======== Provided passage ========

Skip to main content

Constants

Version

MOONSHINE_HEADER_VERSION
int32_t
default:"20000"
Header file version. Pass this to moonshine_load_transcriber_from_files() to ensure compatibility.Format: MAJOR * 10000 + MINOR * 100 + PATCH
  • Version 2.0.0 = 20000
  • Version 2.3.7 = 20307

Model Architectures

MOONSHINE_MODEL_ARCH_TINY
uint32_t
default:"0"
Tiny model (26M parameters, 12.66% WER for English)
MOONSHINE_MODEL_ARCH_BASE
uint32_t
default:"1"
Base model (58M parameters, 10.07% WER for English)
MOONSHINE_MODEL_ARCH_TINY_STREAMING
uint32_t
default:"2"
Tiny streaming model (34M parameters, 12.00% WER for English)
MOONSHINE_MODEL_ARCH_BASE_STREAMING
uint32_t
default:"3"
Base streaming model (58M parameters)
MOONSHINE_MODEL_ARCH_SMALL_STREAMING
uint32_t
default:"4"
Small streaming model (123M parameters, 7.84% WER for English)
MOONSHINE_MODEL_ARCH_MEDIUM_STREAMING
uint32_t
default:"5"
Medium streaming model (245M parameters, 6.65% WER for English)

Error Codes

MOONSHINE_ERROR_NONE
int32_t
default:"0"

======== Supplied material ========

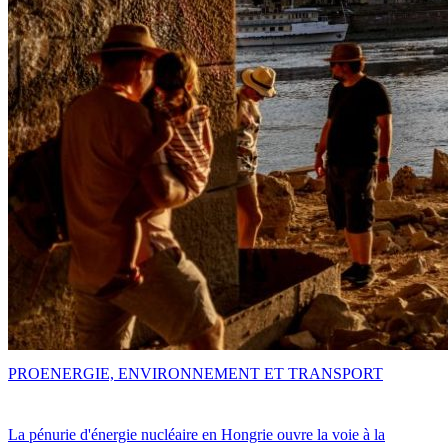
PRO
ENERGIE, ENVIRONNEMENT ET TRANSPORT
La pénurie d'énergie nucléaire en Hongrie ouvre la voie à la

========

## Directive:
Copy the constants page again, beginning at "MOONSHINE_MODEL_ARCH_TINY_STREAMING" and ending after "7.84% WER for English)", and switch every "parameters" to "params".

## Task response:
MOONSHINE_MODEL_ARCH_TINY_STREAMING
uint32_t
default:"2"
Tiny streaming model (34M params, 12.00% WER for English)
MOONSHINE_MODEL_ARCH_BASE_STREAMING
uint32_t
default:"3"
Base streaming model (58M params)
MOONSHINE_MODEL_ARCH_SMALL_STREAMING
uint32_t
default:"4"
Small streaming model (123M params, 7.84% WER for English)